Input
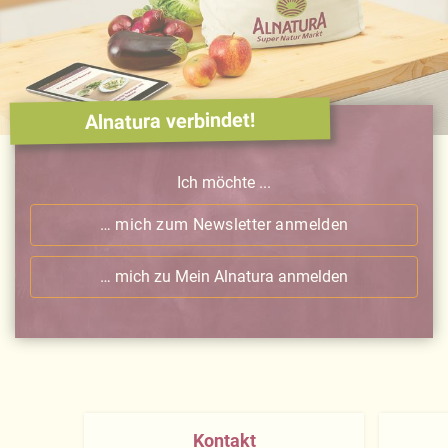
Alnatura verbindet!
Ich möchte ...
… mich zum Newsletter anmelden
… mich zu Mein Alnatura anmelden
Kontakt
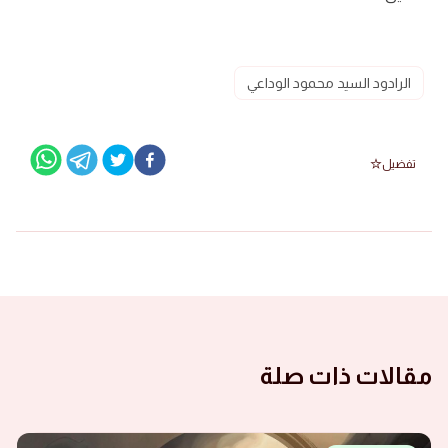
الرادود السيد محمود الوداعي
تفضيل
مقالات ذات صلة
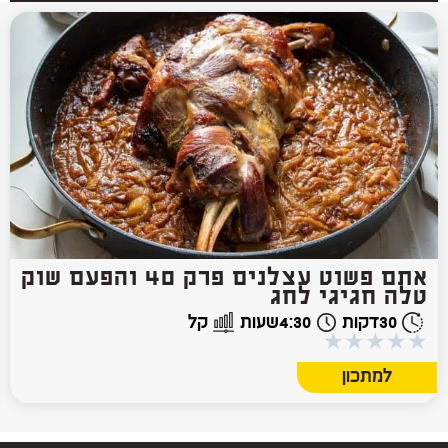
אתם פשוט עצלנים פרק 40 והפעם שוק
טלה חגיגי לחג
30
דקות
4:30
שעות
קל
★
★
★
★
★
למתכון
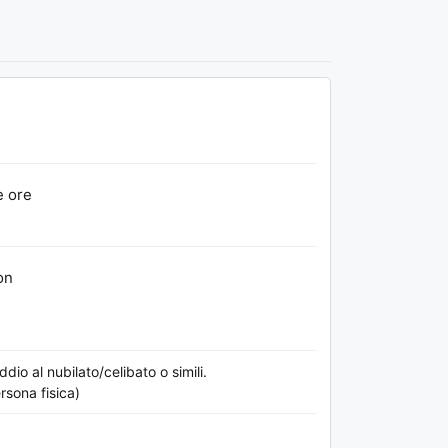
e ore
on
o al nubilato/celibato o simili.
rsona fisica)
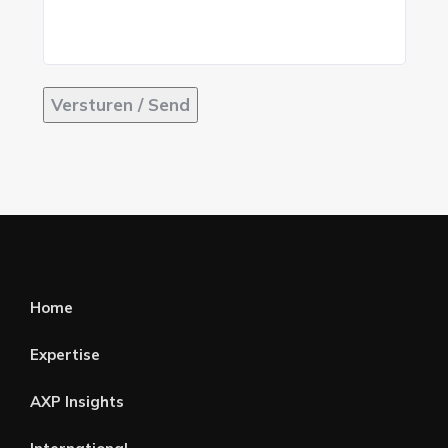
Versturen / Send
Home
Expertise
AXP Insights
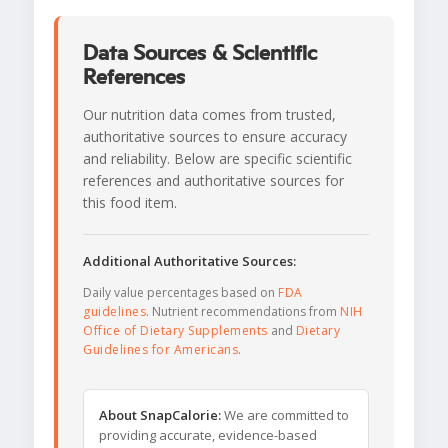
Data Sources & Scientific
References
Our nutrition data comes from trusted,
authoritative sources to ensure accuracy
and reliability. Below are specific scientific
references and authoritative sources for
this food item.
Additional Authoritative Sources:
Daily value percentages based on
FDA
guidelines
. Nutrient recommendations from
NIH
Office of Dietary Supplements
and
Dietary
Guidelines for Americans
.
About SnapCalorie:
We are committed to
providing accurate, evidence-based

Directions for this task
From the listing above, copy all lines holding the word "mich".

Solution for this exercise
… mich zum Newsletter anmelden
… mich zu Mein Alnatura anmelden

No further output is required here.